This Week in Passenger Transport
April 14, 2008
APTA President William W. Millar called on a Senate subcommittee at an April 3 hearing to reject a Bush Administration plan to take $3.2 billion from the Mass Transit Account of the Highway Trust Fund in Fiscal Year 2009 to shore up the Highway Account.
The Subcommittee on Transportation and Housing and Urban Development of the Senate Committee on Appropriations, chaired by U.S. Sen. Patty Murray (D-WA), held the hearing to discuss the status of transportation trust funds and their impact on federal spending.
Congress created the Highway Trust Fund in 1956 as a dedicated source for the federal government to fund the interstate highway system. Legislation signed by President Reagan in 1982 created the Mass Transit Account within the Highway Trust Fund.

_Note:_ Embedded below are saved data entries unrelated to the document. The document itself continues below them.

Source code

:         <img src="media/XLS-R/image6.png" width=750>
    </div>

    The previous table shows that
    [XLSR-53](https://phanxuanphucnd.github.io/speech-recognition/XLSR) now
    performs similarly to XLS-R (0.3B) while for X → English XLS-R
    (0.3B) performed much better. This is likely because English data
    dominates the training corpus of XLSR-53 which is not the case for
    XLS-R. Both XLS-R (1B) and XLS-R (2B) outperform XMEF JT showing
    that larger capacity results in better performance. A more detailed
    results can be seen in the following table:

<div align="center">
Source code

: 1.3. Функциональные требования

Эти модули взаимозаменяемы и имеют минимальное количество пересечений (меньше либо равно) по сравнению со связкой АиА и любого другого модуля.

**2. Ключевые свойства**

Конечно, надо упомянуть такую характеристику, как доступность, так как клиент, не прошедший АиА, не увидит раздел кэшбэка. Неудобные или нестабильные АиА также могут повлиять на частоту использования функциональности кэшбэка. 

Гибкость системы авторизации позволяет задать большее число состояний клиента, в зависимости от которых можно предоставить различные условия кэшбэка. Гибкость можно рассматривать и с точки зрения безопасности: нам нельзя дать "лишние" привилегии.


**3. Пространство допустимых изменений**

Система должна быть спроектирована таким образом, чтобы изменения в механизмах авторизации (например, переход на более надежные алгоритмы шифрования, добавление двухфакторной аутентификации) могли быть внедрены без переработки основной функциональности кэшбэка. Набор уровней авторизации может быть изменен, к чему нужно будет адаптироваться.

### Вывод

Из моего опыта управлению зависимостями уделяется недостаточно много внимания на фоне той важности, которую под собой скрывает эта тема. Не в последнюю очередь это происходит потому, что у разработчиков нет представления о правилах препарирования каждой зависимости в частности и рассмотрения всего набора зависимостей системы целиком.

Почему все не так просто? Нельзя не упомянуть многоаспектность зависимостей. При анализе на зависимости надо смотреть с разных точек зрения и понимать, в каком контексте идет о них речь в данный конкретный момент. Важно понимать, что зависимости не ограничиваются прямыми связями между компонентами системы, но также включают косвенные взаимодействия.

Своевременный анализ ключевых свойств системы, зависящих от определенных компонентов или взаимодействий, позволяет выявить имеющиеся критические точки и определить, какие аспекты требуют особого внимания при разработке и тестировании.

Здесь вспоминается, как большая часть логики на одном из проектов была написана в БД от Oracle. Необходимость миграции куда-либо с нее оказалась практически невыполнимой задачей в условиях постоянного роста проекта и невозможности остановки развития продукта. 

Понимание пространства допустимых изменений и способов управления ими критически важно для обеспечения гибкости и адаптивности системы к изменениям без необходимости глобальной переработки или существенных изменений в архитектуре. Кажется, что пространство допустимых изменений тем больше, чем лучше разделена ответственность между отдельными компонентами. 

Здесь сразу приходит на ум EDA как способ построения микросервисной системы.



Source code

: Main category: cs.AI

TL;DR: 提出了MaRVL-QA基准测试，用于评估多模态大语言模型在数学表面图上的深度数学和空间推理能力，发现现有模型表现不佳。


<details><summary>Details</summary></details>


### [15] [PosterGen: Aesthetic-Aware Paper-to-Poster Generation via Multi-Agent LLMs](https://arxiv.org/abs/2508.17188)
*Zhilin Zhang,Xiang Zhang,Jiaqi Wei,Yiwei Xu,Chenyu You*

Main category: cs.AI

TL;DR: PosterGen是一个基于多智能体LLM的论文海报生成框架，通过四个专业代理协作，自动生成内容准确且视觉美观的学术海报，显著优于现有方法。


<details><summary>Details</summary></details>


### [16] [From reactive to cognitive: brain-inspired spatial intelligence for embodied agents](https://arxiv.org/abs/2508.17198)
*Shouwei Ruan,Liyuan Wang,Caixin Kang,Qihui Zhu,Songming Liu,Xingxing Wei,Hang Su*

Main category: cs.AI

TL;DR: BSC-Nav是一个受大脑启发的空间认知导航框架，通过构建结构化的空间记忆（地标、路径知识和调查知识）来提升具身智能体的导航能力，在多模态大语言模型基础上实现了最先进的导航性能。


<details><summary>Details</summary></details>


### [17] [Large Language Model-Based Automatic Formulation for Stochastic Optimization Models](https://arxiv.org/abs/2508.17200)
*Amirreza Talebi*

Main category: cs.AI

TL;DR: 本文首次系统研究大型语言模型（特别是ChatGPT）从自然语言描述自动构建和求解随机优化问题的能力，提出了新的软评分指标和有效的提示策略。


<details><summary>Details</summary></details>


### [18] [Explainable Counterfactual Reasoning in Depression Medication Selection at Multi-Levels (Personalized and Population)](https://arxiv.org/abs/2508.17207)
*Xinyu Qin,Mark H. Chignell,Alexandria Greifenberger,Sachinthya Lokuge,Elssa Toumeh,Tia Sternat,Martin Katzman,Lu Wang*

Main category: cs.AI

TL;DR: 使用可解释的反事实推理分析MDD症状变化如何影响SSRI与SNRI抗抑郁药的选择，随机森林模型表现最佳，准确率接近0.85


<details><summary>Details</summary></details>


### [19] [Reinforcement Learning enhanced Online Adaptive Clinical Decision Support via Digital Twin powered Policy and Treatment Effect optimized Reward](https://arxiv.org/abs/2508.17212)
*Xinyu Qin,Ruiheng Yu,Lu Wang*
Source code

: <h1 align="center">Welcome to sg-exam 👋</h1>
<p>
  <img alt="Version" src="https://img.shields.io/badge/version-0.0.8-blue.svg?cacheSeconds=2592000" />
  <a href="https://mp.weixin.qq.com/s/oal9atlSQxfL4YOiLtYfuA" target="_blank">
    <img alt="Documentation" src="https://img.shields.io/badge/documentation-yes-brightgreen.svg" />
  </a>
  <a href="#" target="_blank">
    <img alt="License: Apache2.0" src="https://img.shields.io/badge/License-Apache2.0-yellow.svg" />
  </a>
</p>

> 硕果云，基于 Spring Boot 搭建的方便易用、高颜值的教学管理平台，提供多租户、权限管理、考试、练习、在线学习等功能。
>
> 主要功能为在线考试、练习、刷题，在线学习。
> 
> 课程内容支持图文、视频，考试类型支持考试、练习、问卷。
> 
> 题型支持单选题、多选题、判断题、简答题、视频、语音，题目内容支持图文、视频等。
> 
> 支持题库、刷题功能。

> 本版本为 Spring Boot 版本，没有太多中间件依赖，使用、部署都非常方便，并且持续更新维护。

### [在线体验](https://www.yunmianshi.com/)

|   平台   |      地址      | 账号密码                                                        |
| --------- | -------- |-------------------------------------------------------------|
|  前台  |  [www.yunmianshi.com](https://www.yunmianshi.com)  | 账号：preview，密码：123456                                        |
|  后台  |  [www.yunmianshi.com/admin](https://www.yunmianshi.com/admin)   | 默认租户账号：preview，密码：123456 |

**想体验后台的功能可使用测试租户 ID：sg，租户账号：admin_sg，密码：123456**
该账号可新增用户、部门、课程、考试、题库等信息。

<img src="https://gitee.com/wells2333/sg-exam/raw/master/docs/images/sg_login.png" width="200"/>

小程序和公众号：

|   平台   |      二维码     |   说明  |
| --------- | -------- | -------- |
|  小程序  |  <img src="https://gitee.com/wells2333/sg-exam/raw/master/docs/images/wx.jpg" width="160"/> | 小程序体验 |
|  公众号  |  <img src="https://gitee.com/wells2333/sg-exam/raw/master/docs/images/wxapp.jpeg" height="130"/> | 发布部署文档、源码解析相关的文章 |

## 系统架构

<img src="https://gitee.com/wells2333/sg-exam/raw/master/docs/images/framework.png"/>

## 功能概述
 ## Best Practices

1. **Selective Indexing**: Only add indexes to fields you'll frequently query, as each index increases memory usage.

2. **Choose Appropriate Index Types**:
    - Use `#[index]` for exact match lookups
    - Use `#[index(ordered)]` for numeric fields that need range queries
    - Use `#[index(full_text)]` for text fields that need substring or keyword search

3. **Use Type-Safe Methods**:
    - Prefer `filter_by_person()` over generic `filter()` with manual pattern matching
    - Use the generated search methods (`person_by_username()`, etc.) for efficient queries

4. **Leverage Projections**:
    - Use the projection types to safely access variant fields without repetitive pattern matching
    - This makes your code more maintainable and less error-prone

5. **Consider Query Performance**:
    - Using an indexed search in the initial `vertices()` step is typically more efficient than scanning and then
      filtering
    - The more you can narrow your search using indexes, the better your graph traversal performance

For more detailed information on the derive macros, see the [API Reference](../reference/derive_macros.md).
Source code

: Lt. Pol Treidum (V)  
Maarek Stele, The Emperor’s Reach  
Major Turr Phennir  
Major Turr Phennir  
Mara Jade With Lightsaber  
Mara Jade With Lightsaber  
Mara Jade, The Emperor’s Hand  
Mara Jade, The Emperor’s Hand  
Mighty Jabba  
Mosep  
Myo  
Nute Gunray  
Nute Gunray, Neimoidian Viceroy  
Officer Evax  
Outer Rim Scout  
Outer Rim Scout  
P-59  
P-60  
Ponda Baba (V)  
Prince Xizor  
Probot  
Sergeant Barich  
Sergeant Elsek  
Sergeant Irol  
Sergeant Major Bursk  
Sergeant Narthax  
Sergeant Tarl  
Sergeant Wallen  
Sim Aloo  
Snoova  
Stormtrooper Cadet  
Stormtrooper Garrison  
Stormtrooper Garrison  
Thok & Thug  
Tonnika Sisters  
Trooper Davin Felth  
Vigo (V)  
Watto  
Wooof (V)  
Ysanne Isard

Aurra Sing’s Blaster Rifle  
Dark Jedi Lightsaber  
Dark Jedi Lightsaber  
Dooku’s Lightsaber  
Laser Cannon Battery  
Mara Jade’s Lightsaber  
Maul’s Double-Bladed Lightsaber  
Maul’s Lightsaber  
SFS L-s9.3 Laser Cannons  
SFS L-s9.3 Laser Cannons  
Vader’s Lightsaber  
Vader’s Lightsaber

The Mass Transit Account receives 2.86 cents of the current 18.4-cent-per-gallon federal tax on gasoline, and the same amount of the 24.4-cent-per-gallon federal tax on diesel.
Millar cited a report by the Congressional Budget Office projecting that, without intervention by Congress, the Highway Account will no longer be solvent by Sept. 30, 2009, the end of FY 2009, and that the Mass Transit Account should have a balance of $4.2 billion at the same time but will become insolvent by FY 2012. Sept. 30, 2009, is also when the current federal transit authorization legislation, the Safe, Accountable, Flexible, Efficient Transportation Equity Act-A Legacy for Users, will expire.